> _Problem statement_
List all lines in the material below that contain "Profile".

> _Supplied entries_

• • • •

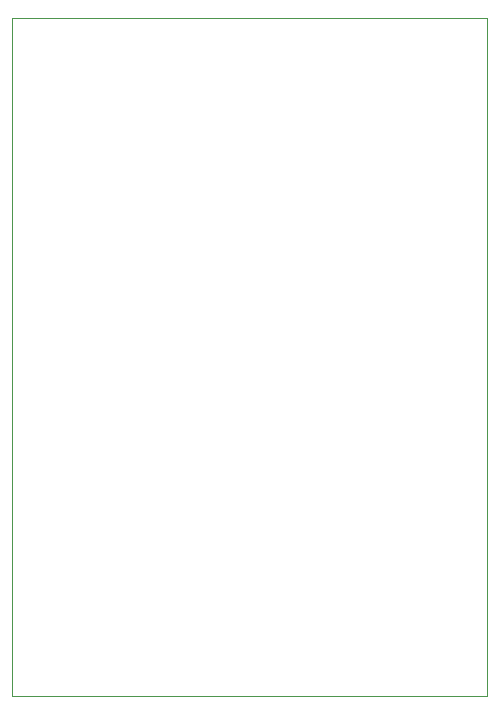
<source format=gbr>
%TF.GenerationSoftware,KiCad,Pcbnew,(6.0.7)*%
%TF.CreationDate,2022-11-04T10:53:51-04:00*%
%TF.ProjectId,proj_7,70726f6a-5f37-42e6-9b69-6361645f7063,rev?*%
%TF.SameCoordinates,Original*%
%TF.FileFunction,Profile,NP*%
%FSLAX46Y46*%
G04 Gerber Fmt 4.6, Leading zero omitted, Abs format (unit mm)*
G04 Created by KiCad (PCBNEW (6.0.7)) date 2022-11-04 10:53:51*
%MOMM*%
%LPD*%
G01*
G04 APERTURE LIST*
%TA.AperFunction,Profile*%
%ADD10C,0.100000*%
%TD*%
G04 APERTURE END LIST*
D10*
X97790000Y-63525400D02*
X137947400Y-63525400D01*
X137947400Y-63525400D02*
X137947400Y-121005600D01*
X137947400Y-121005600D02*
X97790000Y-121005600D01*
X97790000Y-121005600D02*
X97790000Y-63525400D01*
M02*

</source>
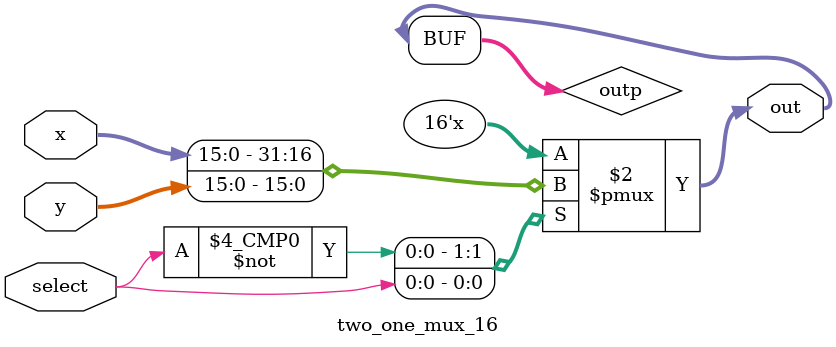
<source format=sv>
module two_one_mux_16 (input 	[15:0] 	x, y,
							  input			select,
							  output	[15:0] 	out);
							  
		reg [15:0] outp;
		always @ (select or x or y)
		begin: MUX
			case(select)
				1'b0 : outp = x;
				1'b1 : outp = y;
			endcase
		end
		assign out = outp;
endmodule

</source>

• • • •

> _Answer box_
%TF.FileFunction,Profile,NP*%
%TA.AperFunction,Profile*%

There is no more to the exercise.